*Problem set:*
- a) Render the entry lines below as a Markdown table with the columns Row and Line, skipping blank lines. Begin at the line in the entries that has "Rank the categories" and stop after the line that has "Paper Over Board, Hardcover, Audio".
- b) Pick up the essay on Mitch McConnell after its final sentence and write the next part.

Friday, March 15, 2019

In the Kingdom of Mitch

What comes after McConnellism?

The worst political leaders have a way of unifying their opposition. George W. Bush, with utter lack of self-awareness, campaigned on the delusion he could be “a uniter, not a divider.” By the end of his presidency, the nation was united in the judgment that his two terms had been a divisive and bloody mess of war and financial calamity. When Trump’s corruption and incompetence eventually drag the economy down, he’ll face the same reckoning.

But there’s another leader who has great unifying potential. At times he seems capable of the impossible: bringing America’s centrists, liberals, and leftists into a sincere if tenuous alliance. Yes, we stand together in our mutual contempt for the loathsome, unctuous, chinless invertebrate known as Senate Majority Leader Mitch McConnell. We despised him when he made it the defining cause of his career to fend off any kind of campaign finance reform and to protect the power of the wealthy to buy whatever politicians and policies they saw fit. We despised him when he made up a new rule that prevented a twice-elected president from choosing a Supreme Court justice in his final year. We despised him as recently as last week, when he stated that a package of anti-corruption and election-reform legislation that passed the House will not get a hearing in the Senate “because I get to decide what we vote on.”

*Exercise input:*

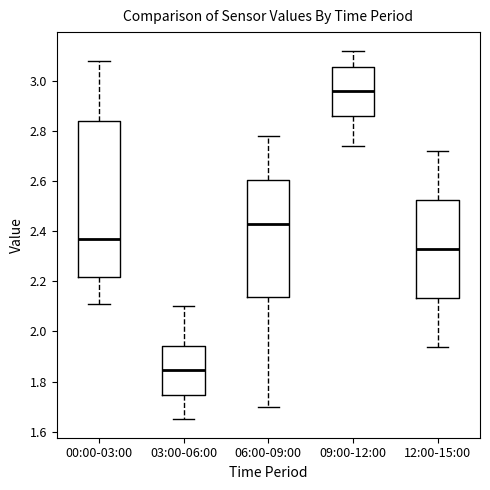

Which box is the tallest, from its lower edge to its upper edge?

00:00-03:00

---

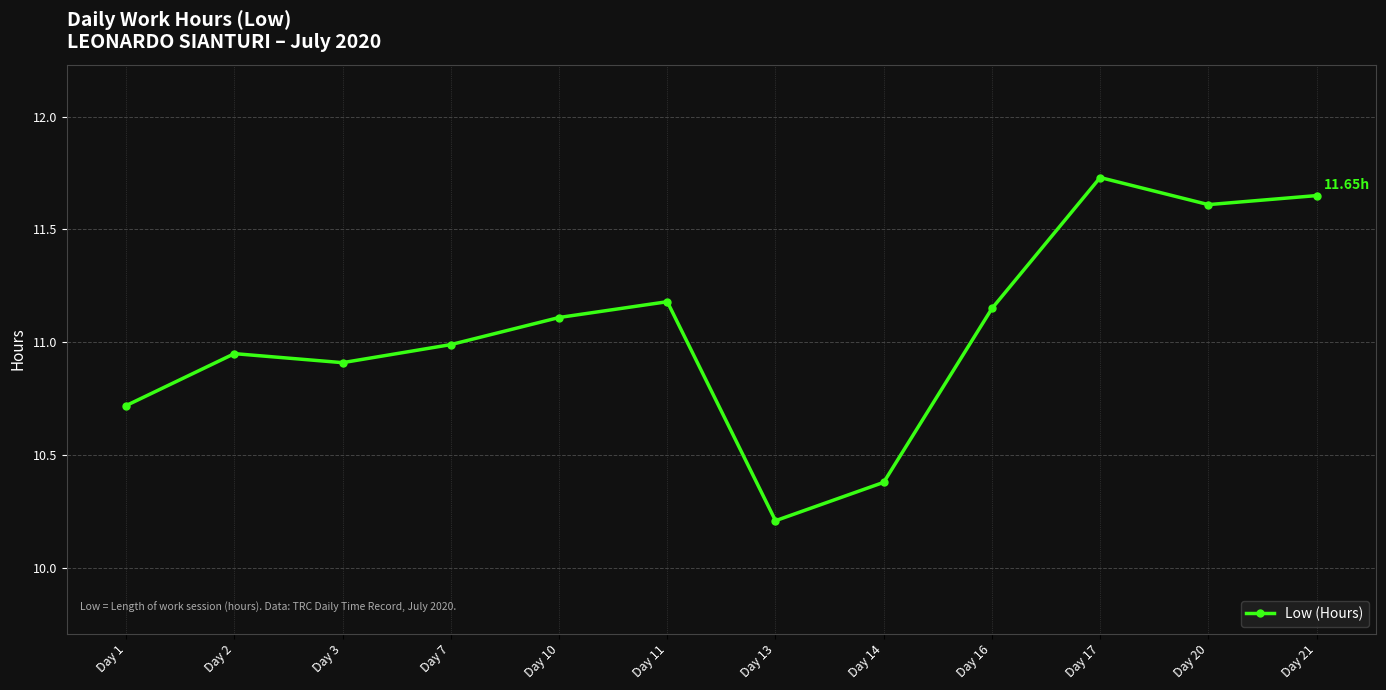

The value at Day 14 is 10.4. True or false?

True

--

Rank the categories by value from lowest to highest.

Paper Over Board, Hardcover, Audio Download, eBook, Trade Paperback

*Expected outputs:*
- a)
| Row | Line |
|---|---|
| 1 | Rank the categories by value from lowest to highest. |
| 2 | Paper Over Board, Hardcover, Audio Download, eBook, Trade Paperback |

- b)
The cynicism that oozes from McConnell was never more apparent than in the early weeks of this year when, after repeatedly warning Trump against declaring a national emergency to fund a border wall, he then announced he would support the rogue president’s craven power grab. The emergency declaration, he said, “is the predictable and understandable consequence of Democrats’ decision to put partisan obstruction ahead of national interest.” That’s a sentence-wide glimpse into what makes McConnell so detestable. When called to defend his views in public, he reveals himself not as the stately Bluegrass compromiser found in his own imagination, but as the unscrupulous lackey of a brazen and unstable president.

A while ago, when I confessed my splenetic feelings about McConnell to a friend who is a veteran Washington journalist, he reacted with a verbal shrug: “He’s just a pure partisan.” Or is he something worse? After McConnell caved to Trump on the national emergency, former Democratic speechwriter Michael A. Cohen assailed the Senate leader as a “Republican nihilist” in the New York Review of Books. “He is a remorselessly political creature, devoid of principle, who, more than any figure in modern political history has damaged the fabric of American democracy,” Cohen wrote. “That will be his epitaph.”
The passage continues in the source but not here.